Pit bulls have a stereotype of being these vicious terrorist of a breed dog, but here’s the thing; there are no bad dogs, only bad owners.
In all my shelter adventures, I have yet to meet a pit bull that I was afraid of; yet I’ve come across a golden retriever that 100% would have bit my hand if I stepped any closer, probably because they were abused. My parents have a corgi they bought as a baby and has bitten my parents more times than I can count because he’s a grumpy ol’ man now. How many times has a chihuahua gone into fits of barking and lunging after people, but no one says those dogs are bad. These dogs, I would never stick my hands anywhere near their mouths, but I’d easily put my hands in my pit bulls’ mouth without question (my pups are nosey and try to eat things they shouldn’t so it’s a daily occurrence).
Dogs have personalities, each as individual as you and I. Even with signs of abuse Wall-E is as sweet as honey and just wants to be told he’s a good boy. He’ll sit at your feet all day while you fold laundry, then when it’s time to relax he’ll cozy up next to you on the couch as close as he possibly can, spending the rest of the night snoring in your ear like a grandpa. Plus, he has the greatest smile ever.
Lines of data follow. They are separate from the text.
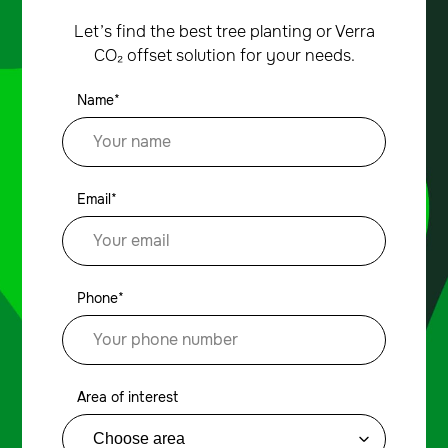
Let’s find the best tree planting or Verra
CO₂ offset solution for your needs.
Name*
Email*
Phone*
Area of interest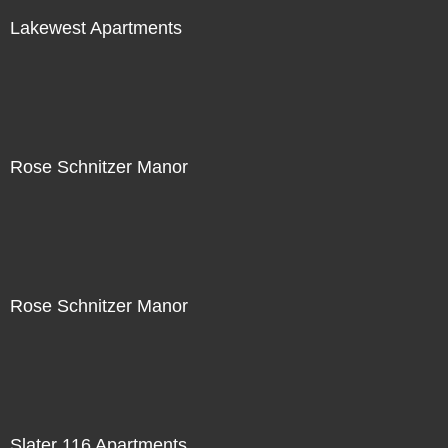
Lakewest Apartments
Rose Schnitzer Manor
Rose Schnitzer Manor
Slater 116 Apartments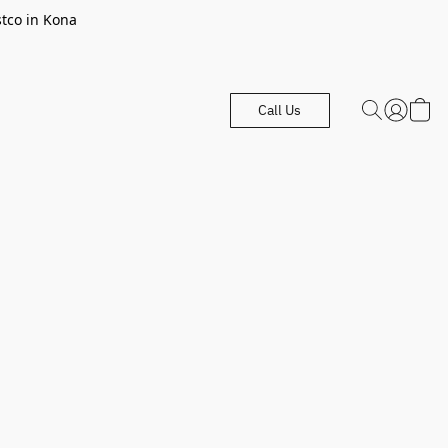
stco in Kona
Call Us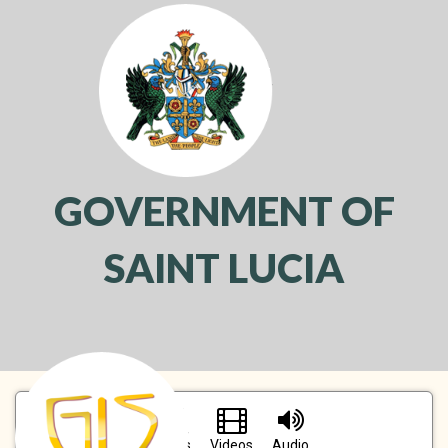
GOVERNMENT OF
SAINT LUCIA
Toggl
navig
Pictures
Videos
Audio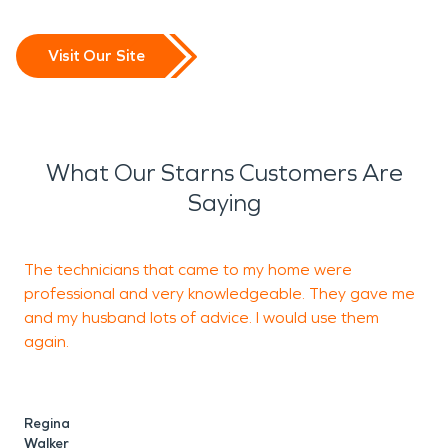
Visit Our Site
What Our Starns Customers Are
Saying
The technicians that came to my home were
J
professional and very knowledgeable. They gave me
t
and my husband lots of advice. I would use them
e
again.
s
Regina
C
Walker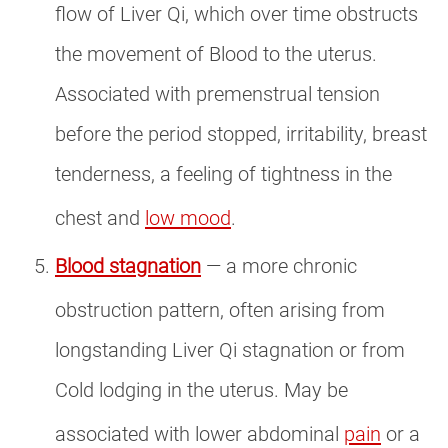
flow of Liver Qi, which over time obstructs
the movement of Blood to the uterus.
Associated with premenstrual tension
before the period stopped, irritability, breast
tenderness, a feeling of tightness in the
chest and
low mood
.
Blood stagnation
— a more chronic
obstruction pattern, often arising from
longstanding Liver Qi stagnation or from
Cold lodging in the uterus. May be
associated with lower abdominal
pain
or a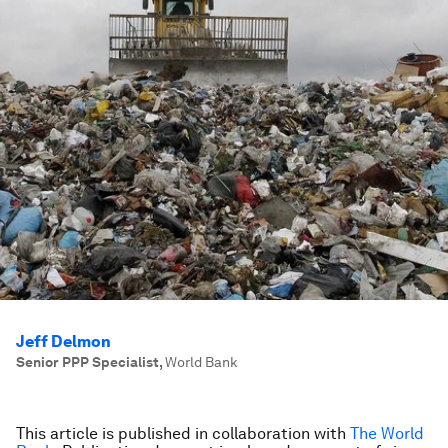
Jeff Delmon
Senior PPP Specialist
,
World Bank
This article is published in collaboration with
The World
Winnie on the other hand is a quirky ball of fire. She can get into just about anything you leave out, and she has a grand ol’ time doing it (bye bye finished 2,000 piece puzzle) She will let Wall-E’s tail hit her in the face repeatedly without moving herself, and a lot of times she walks like a baby gazelle who’s still learning how to use her legs. She loves her squeaky balls, butt rubs, and sleeps in the weirdest positions.
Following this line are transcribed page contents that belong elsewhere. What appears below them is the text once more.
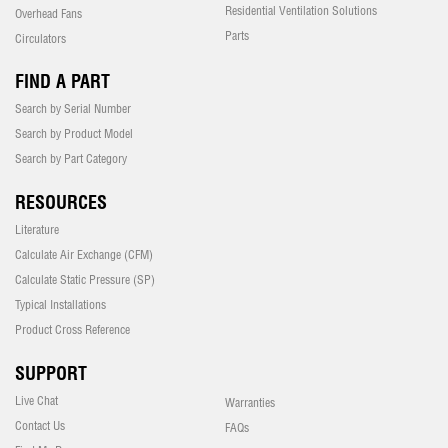
Residential Ventilation Solutions
Overhead Fans
Parts
Circulators
FIND A PART
Search by Serial Number
Search by Product Model
Search by Part Category
RESOURCES
Literature
Calculate Air Exchange (CFM)
Calculate Static Pressure (SP)
Typical Installations
Product Cross Reference
SUPPORT
Live Chat
Warranties
Contact Us
FAQs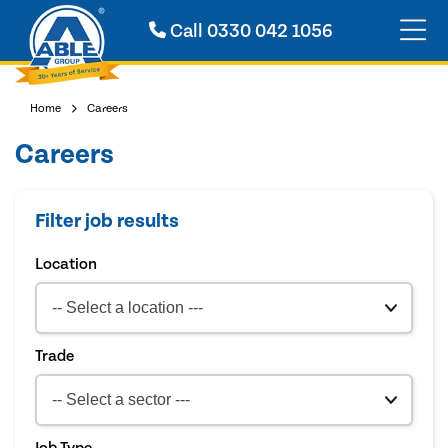
Call
0330 042 1056
Home
Careers
Careers
Filter job results
Location
Trade
Job Type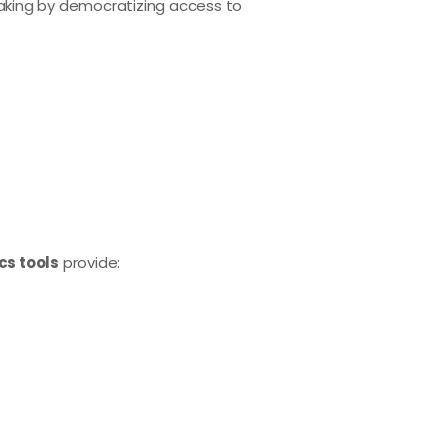
aking by democratizing access to
cs tools
provide: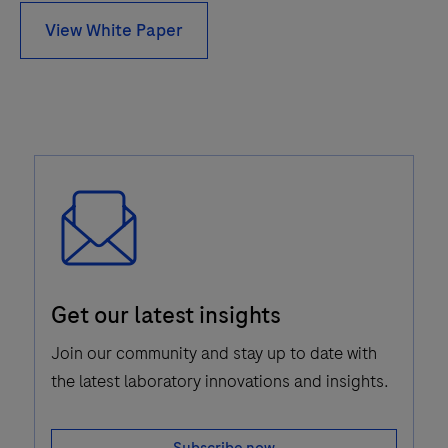
View White Paper
Email
Get our latest insights
Icon
Join our community and stay up to date with
the latest laboratory innovations and insights.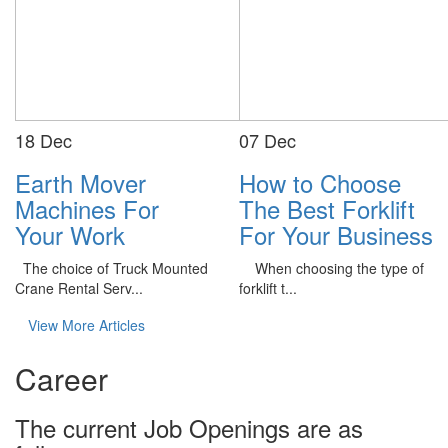
18
Dec
07
Dec
Earth Mover
How to Choose
Machines For
The Best Forklift
Your Work
For Your Business
The choice of Truck Mounted
When choosing the type of
Crane Rental Serv...
forklift t...
View More Articles
Career
The current Job Openings are as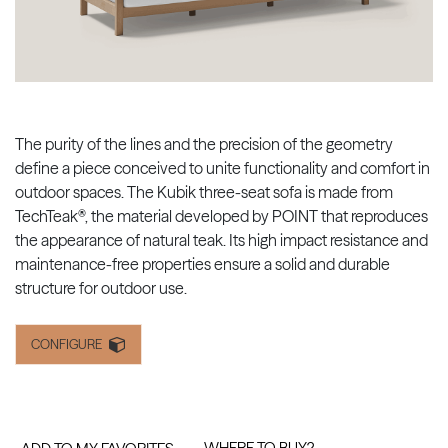
The purity of the lines and the precision of the geometry
define a piece conceived to unite functionality and comfort in
outdoor spaces. The Kubik three-seat sofa is made from
TechTeak®, the material developed by POINT that reproduces
the appearance of natural teak. Its high impact resistance and
maintenance-free properties ensure a solid and durable
structure for outdoor use.
CONFIGURE
WHERE TO BUY?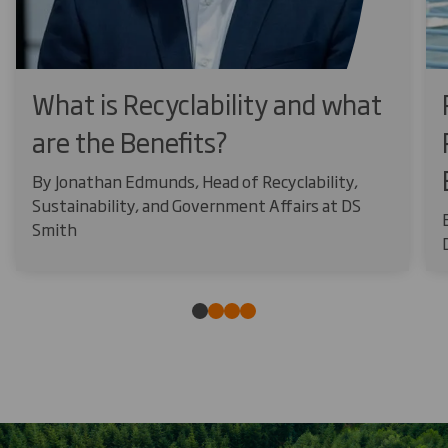
What is Recyclability and what
are the Benefits?
By Jonathan Edmunds, Head of Recyclability,
Sustainability, and Government Affairs at DS
Smith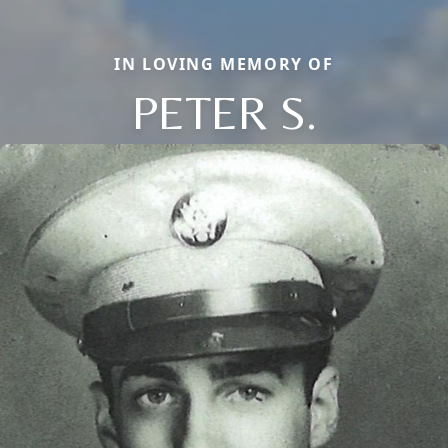
IN LOVING MEMORY OF
PETER S.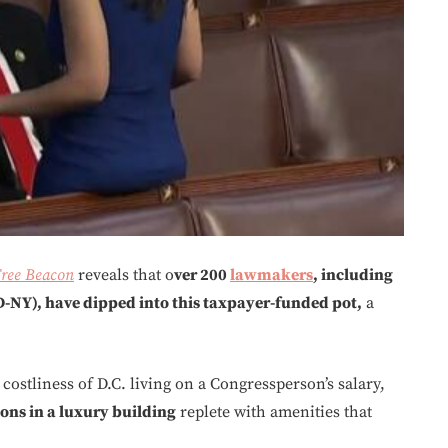
ree Beacon
reveals that o
ver 200
lawmakers
, including
D-NY), have dipped into this taxpayer-funded pot,
a
ostliness of D.C. living on a Congressperson’s salary,
ns in a luxury building
replete with amenities that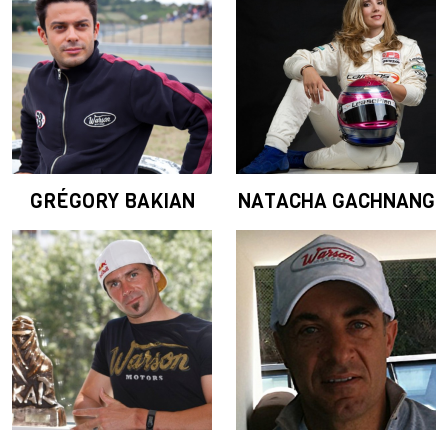
GRÉGORY BAKIAN
NATACHA GACHNANG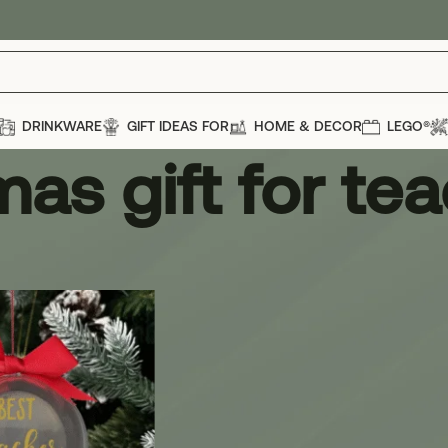
DRINKWARE
GIFT IDEAS FOR
HOME & DECOR
LEGO®
mas gift for te
ift for teacher
Show
12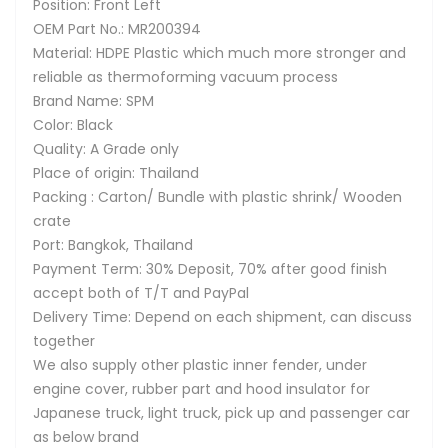
Position: Front Left
OEM Part No.: MR200394
Material: HDPE Plastic which much more stronger and
reliable as thermoforming vacuum process
Brand Name: SPM
Color: Black
Quality: A Grade only
Place of origin: Thailand
Packing : Carton/ Bundle with plastic shrink/ Wooden
crate
Port: Bangkok, Thailand
Payment Term: 30% Deposit, 70% after good finish
accept both of T/T and PayPal
Delivery Time: Depend on each shipment, can discuss
together
We also supply other plastic inner fender, under
engine cover, rubber part and hood insulator for
Japanese truck, light truck, pick up and passenger car
as below brand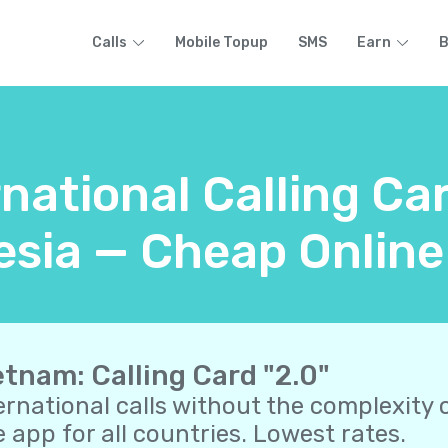
Calls
Mobile Topup
SMS
Earn
B
rnational Calling Ca
sia — Cheap Online
etnam: Calling Card "2.0"
ernational calls without the complexity o
 app for all countries. Lowest rates.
Even comparing these two dogs together, their personalities are entirely different. As a society we’ve been trying to progress from using stereotypes to determine things about a certain race, gender, or even criminal intent of a certain type of person. These stereotypes can range from harmless things such as "All people of Asian decent are good at math," all the way to severe stereotypes like, "He must have done the crime because he’s African American."
Now, it’s a far comparison at first, but it’s actually quite the same. The pit bull must be bad because they’re a pit bull and these other dogs, like a poodle, are good because they’re a poodle. You can’t not generalize any living creature into just one small specific box.
When in search of a new family member, instead of looking at dogs as breeds we look at personalities. You can ask the workers, who spend countless days with the rescues, which dogs are the most cuddly? Which are the most playful? Which are good with kids? With cats? They‘ll be able to tell you all of the dogs that fit your needs. Even just walking from kennel to kennel, you’ll see the different personalities of the dogs, some jumping around, some more shy, some up against the cage wanting affection. Instead of believing you want a kid-friendly dog so you must get a lab, you believe that you just want a kid-friendly dog and that can come in ANY and many breeds of dogs.
All dogs deserve a life where they don’t need to worry about their next meal, their shelter, or safety for the night. Given affection, love, and kindness, even the dogs that learned aggressive behaviors from owners or dog rings can let their guard down and revert back to a sweet dog. These dogs are scared and fearful of their lives and all they’ve seen and received is hatred. With nurture and gentleness toward the pups, they won’t need to react with aggression anymore.
No dog is inherently violent or capable of snapping into aggression suddenly. All dogs have natural instincts of finding food, finding shelter, and protecting themselves from harm. If we treat a certain breed; such as the doberman pincher, pit bulls, huskies or any of the other dogs on “banned breed lists” with hostility and rage and belief that they’re automatically bad; we’ll not only miss out on these sweet, loving animals but they’ll have to fight our aggression with aggression back.